Mortgages, Wall Street, and People Making Major Investment Decisions Who Haven’t the Slightest Idea How Big Money Works | Mar 22nd 2008

The Erosion of Individual Responsibility

Ah, the old “but I have rights!” defense. My dear old Dad is awfully fond of Lou Dobbs, and as such I’ve been watching him and his news “team” of attractive, young, and well-lit lady assistants admonish the federal government for not bailing out the people hit hard by the mortgage crisis and “bailing out” Bear Stearns instead. If you asked anyone at Bear Stearns how they felt about being bailed out they’d probably wail like a wounded animal and try to shove a $700 pen into their jugular vein, but it’s much easier to vilify them then it is to vilify the poor bastards with second and third mortgages who thought buying a house would be a better investment decision then renting with a comparable amount of income.

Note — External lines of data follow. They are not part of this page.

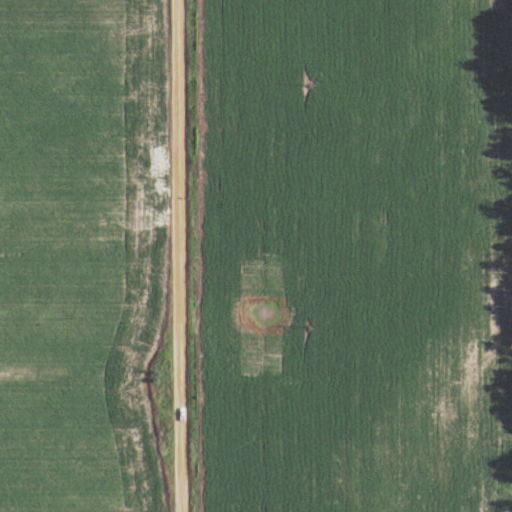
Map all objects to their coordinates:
road: (185, 256)
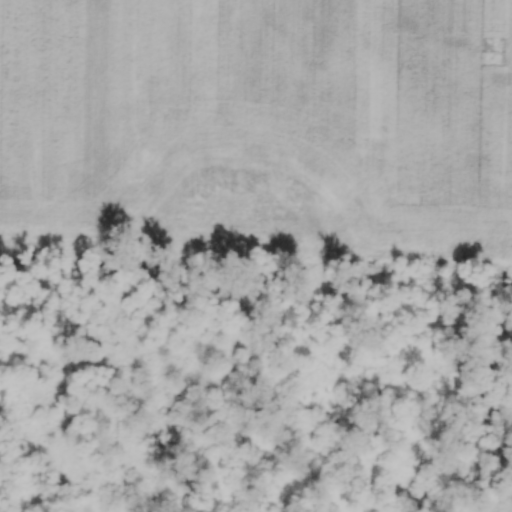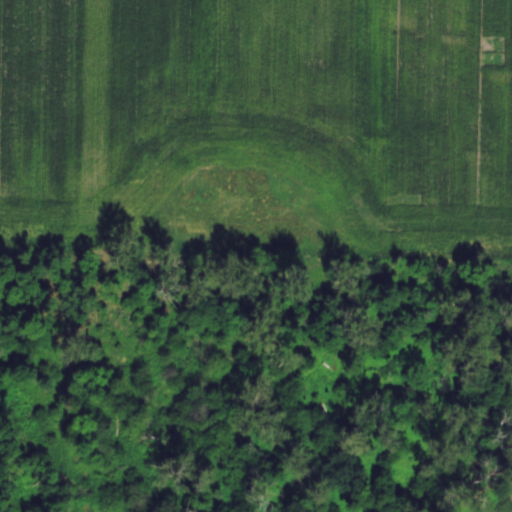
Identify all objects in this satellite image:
crop: (260, 125)
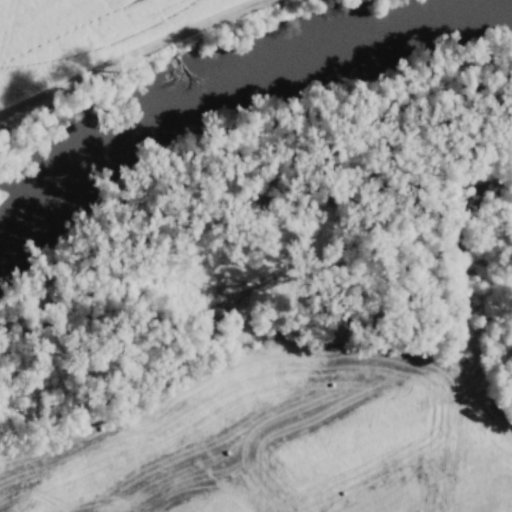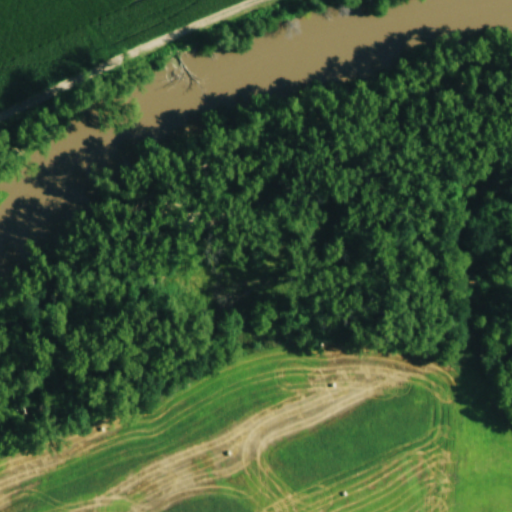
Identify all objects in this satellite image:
river: (201, 111)
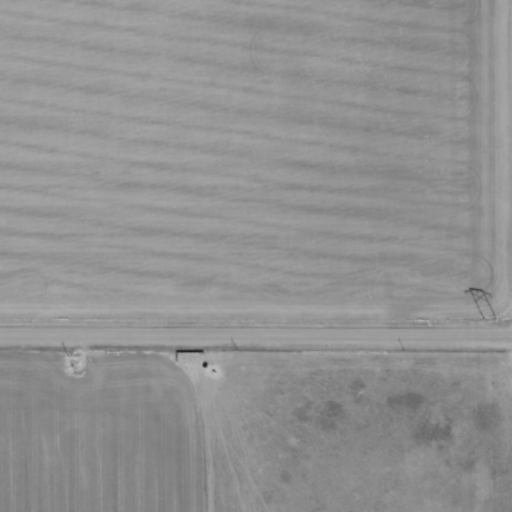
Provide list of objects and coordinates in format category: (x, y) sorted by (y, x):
power tower: (493, 316)
road: (255, 337)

Now I haven’t got much position to judge, as I’ve never taken out anything remotely resembling a mortgage, and my rent is cheap as hell since I live with four hippie roommates in the barrio. But I am clever enough to have realized that borrowing vast amounts of money from a rapidly dying industry with no safety net is nothing you can whine to the federal government about when it falls through. Helping banks out is important because it stabilizes the market and prevents billions upon billions of dollars being lost. Plus, it allows your mortgages to go to someone who might actually manage them properly. Bailing you out is not the stock market’s problem, and thus isn’t really the federal government’s either.

All that said, Lou Dobbs has all the subtlety of a cinderblock to the temple. If I had a dollar for every time he stared forlornly into the camera, framed by a “WAR on the Middle Class” graphic while a well-lit lady assistant nodded sagely in the background, I’d be able to buy people’s mortgages.